> _What you need to do_:
The answer must consist solely of the lines from the opening line of the entries through the line with "In this section, we", transcribed exactly and without any pictures.

> _Material shown_:
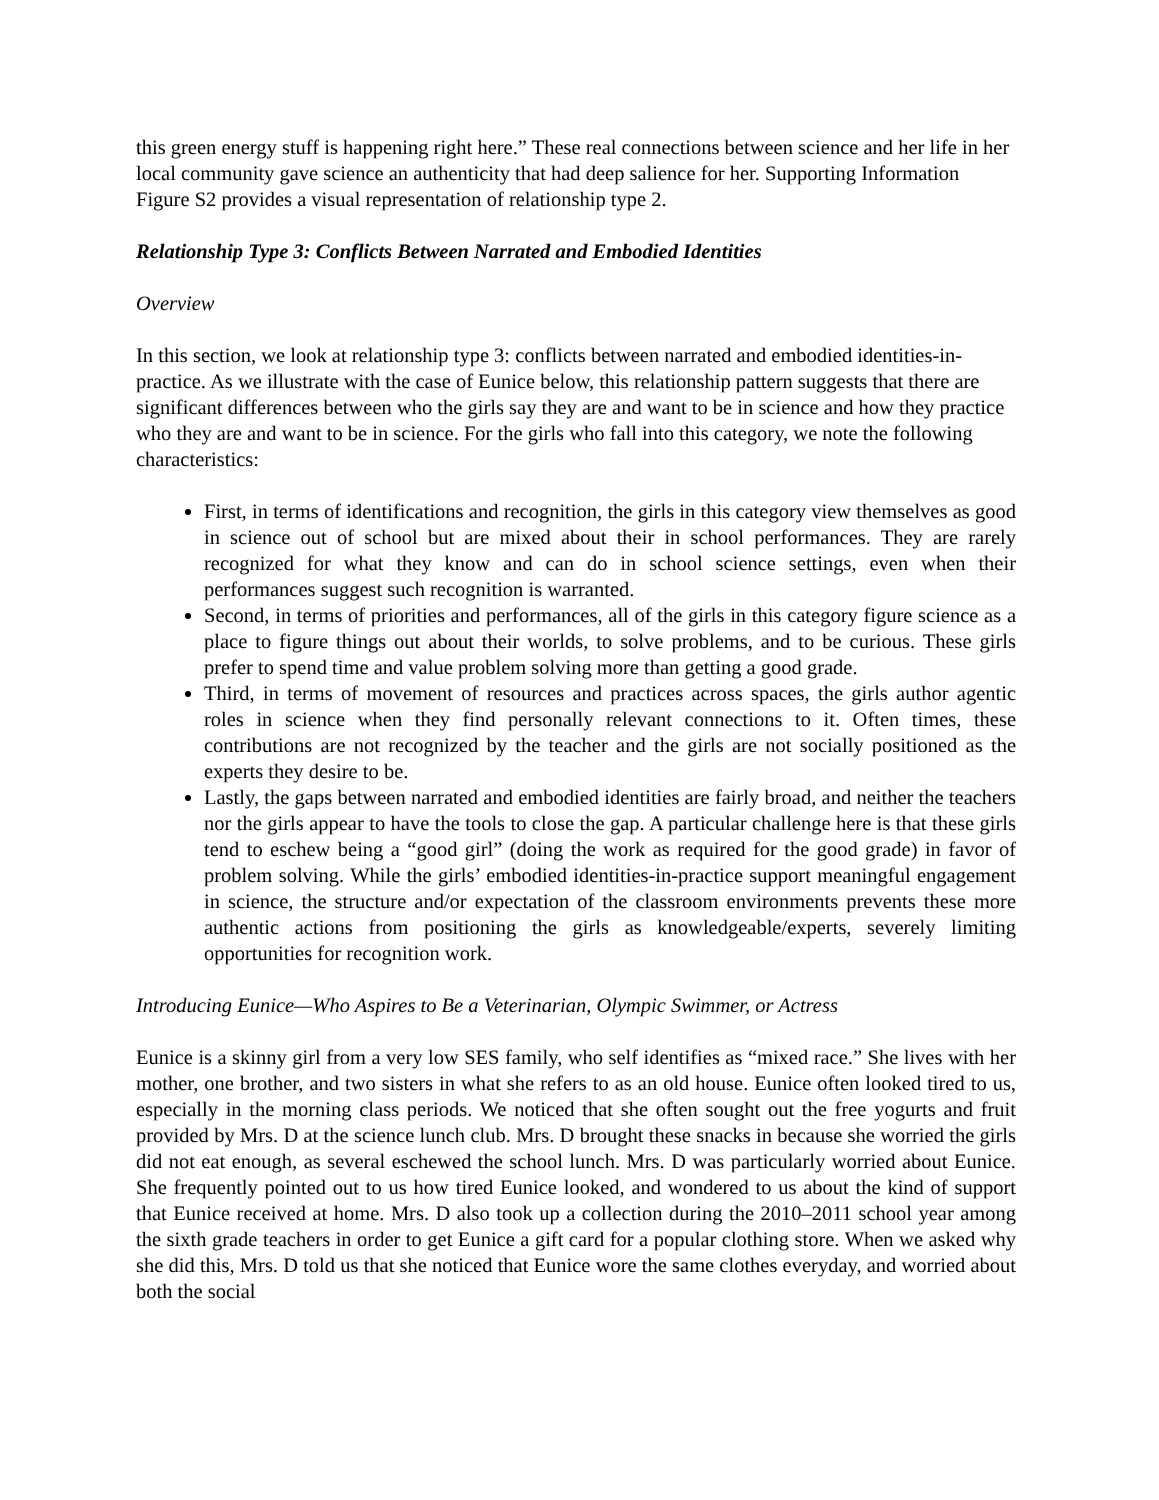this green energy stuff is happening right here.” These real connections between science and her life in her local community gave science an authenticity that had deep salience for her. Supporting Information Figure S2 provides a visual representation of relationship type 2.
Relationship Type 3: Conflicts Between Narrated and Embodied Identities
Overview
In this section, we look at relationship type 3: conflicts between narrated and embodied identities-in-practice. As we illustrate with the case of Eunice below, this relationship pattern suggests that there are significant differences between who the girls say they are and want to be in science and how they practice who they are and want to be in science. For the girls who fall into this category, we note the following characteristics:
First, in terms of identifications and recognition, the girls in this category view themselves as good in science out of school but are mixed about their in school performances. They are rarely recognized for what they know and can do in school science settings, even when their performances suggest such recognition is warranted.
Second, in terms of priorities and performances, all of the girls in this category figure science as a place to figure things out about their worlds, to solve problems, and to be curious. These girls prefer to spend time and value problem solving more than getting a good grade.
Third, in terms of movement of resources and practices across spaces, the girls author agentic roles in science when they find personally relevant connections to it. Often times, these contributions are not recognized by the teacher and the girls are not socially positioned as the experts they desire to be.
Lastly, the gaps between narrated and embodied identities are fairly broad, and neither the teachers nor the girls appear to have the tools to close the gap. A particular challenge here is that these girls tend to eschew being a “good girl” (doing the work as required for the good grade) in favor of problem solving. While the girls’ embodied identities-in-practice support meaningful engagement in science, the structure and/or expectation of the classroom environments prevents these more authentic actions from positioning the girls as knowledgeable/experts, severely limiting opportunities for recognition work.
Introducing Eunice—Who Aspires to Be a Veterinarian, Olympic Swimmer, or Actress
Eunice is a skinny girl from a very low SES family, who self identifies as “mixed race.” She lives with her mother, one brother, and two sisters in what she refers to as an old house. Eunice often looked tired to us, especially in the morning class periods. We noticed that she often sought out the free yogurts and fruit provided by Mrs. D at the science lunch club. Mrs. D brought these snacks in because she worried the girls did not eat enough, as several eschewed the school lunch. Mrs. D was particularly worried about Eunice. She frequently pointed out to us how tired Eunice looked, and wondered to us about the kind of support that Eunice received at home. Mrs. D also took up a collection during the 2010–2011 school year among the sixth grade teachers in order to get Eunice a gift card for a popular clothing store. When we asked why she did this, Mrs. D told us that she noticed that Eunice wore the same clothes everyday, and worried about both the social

> _Expected answer_:
this green energy stuff is happening right here.” These real connections between science and her life in her local community gave science an authenticity that had deep salience for her. Supporting Information Figure S2 provides a visual representation of relationship type 2.
Relationship Type 3: Conflicts Between Narrated and Embodied Identities
Overview
In this section, we look at relationship type 3: conflicts between narrated and embodied identities-in-practice. As we illustrate with the case of Eunice below, this relationship pattern suggests that there are significant differences between who the girls say they are and want to be in science and how they practice who they are and want to be in science. For the girls who fall into this category, we note the following characteristics:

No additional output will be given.